Problem: Pictures aside, output each record exactly.
==== Recorded information
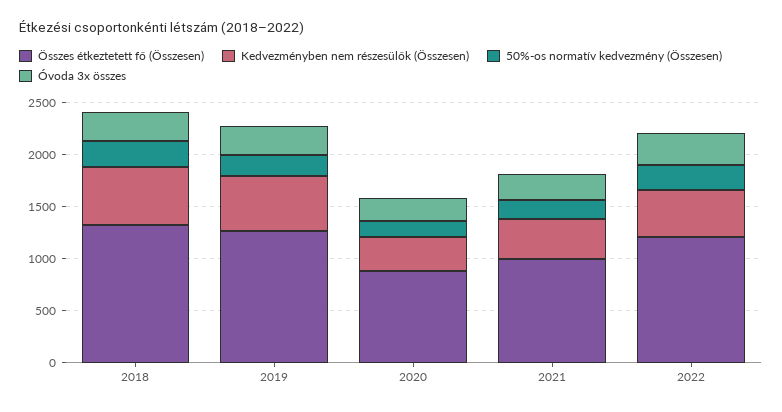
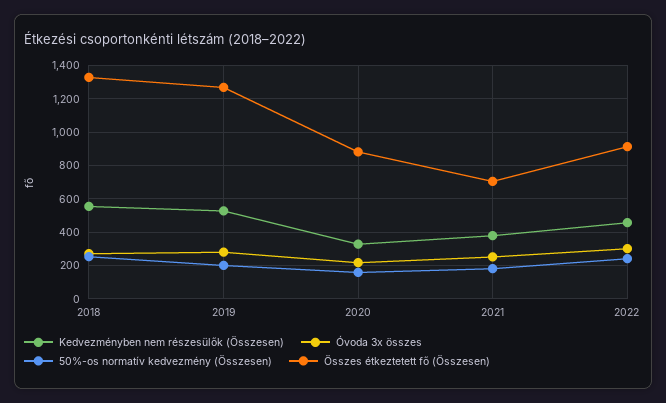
  {
    "Összes étkeztetett fő (Összesen)": {
      "2018": 1350,
      "2019": 1250,
      "2020": 900,
-     "2021": 1000,
+     "2021": 700,
-     "2022": 1200
+     "2022": 900
    },
    "Kedvezményben nem részesülők (Összesen)": {
      "2018": 550,
      "2019": 550,
      "2020": 350,
      "2021": 400,
      "2022": 450
    },
    "50%-os normatív kedvezmény (Összesen)": {
      "2018": 250,
      "2019": 200,
      "2020": 150,
      "2021": 200,
      "2022": 250
    },
    "Óvoda 3x összes": {
      "2018": 250,
      "2019": 300,
      "2020": 200,
      "2021": 250,
      "2022": 300
    }
  }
========
Answer area:
  {
    "Összes étkeztetett fő (Összesen)": {
      "2018": 1350,
      "2019": 1250,
      "2020": 900,
-     "2021": 1000,
+     "2021": 700,
-     "2022": 1200
+     "2022": 900
    },
    "Kedvezményben nem részesülők (Összesen)": {
      "2018": 550,
      "2019": 550,
      "2020": 350,
      "2021": 400,
      "2022": 450
    },
    "50%-os normatív kedvezmény (Összesen)": {
      "2018": 250,
      "2019": 200,
      "2020": 150,
      "2021": 200,
      "2022": 250
    },
    "Óvoda 3x összes": {
      "2018": 250,
      "2019": 300,
      "2020": 200,
      "2021": 250,
      "2022": 300
    }
  }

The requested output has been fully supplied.